**EXERCISE DESCRIPTION:**
In the text below on lessons for a new product designer, at which company did the writer begin working?

**EXTRACT TO READ:**
>> begin

Get comfortable with uncertainty

In my case, I feel uncomfortable when presenting because I’m still pretty new to the whole design thinking, problem-solving, the strategies used to communicate with your team, etc. But once I started embracing this feeling of uncertainty and realising that it is vital for my growth process, I’m slowly being able to focus on my tasks rather than the different perceptions my mind usually creates based on my insecurities and fears.

You will constantly feel uncertain when it comes to presenting your work in front of others that are way more experienced in the field. Although you start to learn that it’s totally normal to feel that way and the sooner you learn to embrace this feeling as something natural the better it will be for you.

Balance hard skills with soft skills
Before getting this job, I spent most of my days focusing on learning the latest tools and creating concept designs on Figma to improve my UI skills. While important, it wasn’t until I started working at ZeroToDesign that I realised how those skills made up a fraction of the skills I needed to gain to be a good product designer.

Your soft skills are incredibly important- the ability to collaborate, fluently communicate with your team, and articulate your design decisions. I still lack these skills but with practice, these will surely improve!

Keeping client interactions simple and effective

When I shadowed my first Client call, a few techniques I recognised on the call were:

Set the goals at the start of the call: this helps set the main focus of the meeting and informs both the client and yourself on the path you will be taking them through the call. A great technique is to answer the question, ‘This would be a good meeting if…’

Highlight both the pros and cons: decision making is made easier for your clients when given a list of pros and cons on the designs you present.

>> end

**INFORMATION SUPPLIED:**
>> begin

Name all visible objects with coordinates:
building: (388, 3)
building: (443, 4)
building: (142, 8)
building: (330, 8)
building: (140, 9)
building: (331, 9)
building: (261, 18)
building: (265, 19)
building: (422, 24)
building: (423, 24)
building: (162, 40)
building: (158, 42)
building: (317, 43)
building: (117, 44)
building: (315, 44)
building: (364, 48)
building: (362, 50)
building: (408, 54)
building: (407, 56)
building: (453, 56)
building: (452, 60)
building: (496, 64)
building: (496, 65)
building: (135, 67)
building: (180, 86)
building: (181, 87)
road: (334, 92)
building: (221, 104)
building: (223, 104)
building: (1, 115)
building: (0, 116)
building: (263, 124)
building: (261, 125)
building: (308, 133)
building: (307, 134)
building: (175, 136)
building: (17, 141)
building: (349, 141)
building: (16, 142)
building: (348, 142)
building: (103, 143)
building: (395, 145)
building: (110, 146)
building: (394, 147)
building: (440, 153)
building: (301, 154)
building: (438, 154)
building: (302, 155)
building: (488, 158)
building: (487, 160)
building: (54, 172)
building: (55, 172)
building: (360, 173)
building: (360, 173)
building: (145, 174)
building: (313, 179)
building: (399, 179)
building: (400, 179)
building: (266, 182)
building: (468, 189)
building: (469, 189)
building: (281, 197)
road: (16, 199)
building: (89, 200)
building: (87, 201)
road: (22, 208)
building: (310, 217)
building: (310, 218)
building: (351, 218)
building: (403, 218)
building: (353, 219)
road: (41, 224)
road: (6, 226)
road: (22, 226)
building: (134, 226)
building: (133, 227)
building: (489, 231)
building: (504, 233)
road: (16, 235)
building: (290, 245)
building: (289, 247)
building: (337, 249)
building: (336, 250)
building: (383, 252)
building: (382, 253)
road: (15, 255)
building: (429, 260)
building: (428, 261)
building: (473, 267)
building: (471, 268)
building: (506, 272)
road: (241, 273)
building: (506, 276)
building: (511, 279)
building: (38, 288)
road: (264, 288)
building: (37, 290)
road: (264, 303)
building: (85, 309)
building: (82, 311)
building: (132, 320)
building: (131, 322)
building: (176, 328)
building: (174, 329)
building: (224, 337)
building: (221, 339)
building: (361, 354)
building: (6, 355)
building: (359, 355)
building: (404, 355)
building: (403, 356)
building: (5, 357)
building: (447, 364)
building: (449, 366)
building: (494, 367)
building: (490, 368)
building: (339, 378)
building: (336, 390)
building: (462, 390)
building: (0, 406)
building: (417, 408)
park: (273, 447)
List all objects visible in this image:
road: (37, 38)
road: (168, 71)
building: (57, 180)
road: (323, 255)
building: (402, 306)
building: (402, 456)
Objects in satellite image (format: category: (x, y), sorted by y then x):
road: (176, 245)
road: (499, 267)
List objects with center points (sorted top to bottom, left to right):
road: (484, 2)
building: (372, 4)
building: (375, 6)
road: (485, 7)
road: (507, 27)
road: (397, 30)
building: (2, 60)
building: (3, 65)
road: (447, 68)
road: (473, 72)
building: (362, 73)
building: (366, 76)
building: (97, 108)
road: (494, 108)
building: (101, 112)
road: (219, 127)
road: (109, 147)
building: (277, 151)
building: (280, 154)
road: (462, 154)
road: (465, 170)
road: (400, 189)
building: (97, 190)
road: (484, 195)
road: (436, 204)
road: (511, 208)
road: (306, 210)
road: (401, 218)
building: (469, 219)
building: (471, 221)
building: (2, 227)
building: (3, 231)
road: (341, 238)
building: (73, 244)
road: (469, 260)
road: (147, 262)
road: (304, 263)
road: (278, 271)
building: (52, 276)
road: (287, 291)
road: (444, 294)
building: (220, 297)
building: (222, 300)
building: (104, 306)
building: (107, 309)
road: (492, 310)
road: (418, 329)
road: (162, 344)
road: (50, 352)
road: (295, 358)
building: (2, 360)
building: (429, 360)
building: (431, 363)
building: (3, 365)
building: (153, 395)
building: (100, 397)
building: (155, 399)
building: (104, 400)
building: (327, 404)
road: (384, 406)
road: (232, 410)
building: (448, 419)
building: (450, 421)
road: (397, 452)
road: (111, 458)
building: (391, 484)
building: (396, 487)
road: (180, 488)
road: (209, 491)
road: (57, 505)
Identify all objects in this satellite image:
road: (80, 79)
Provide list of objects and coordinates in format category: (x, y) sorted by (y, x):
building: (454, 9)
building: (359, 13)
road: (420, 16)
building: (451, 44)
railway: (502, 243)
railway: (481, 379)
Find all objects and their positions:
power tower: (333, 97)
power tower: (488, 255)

>> end

**RESPONSE TO THE EXERCISE:**
ZeroToDesign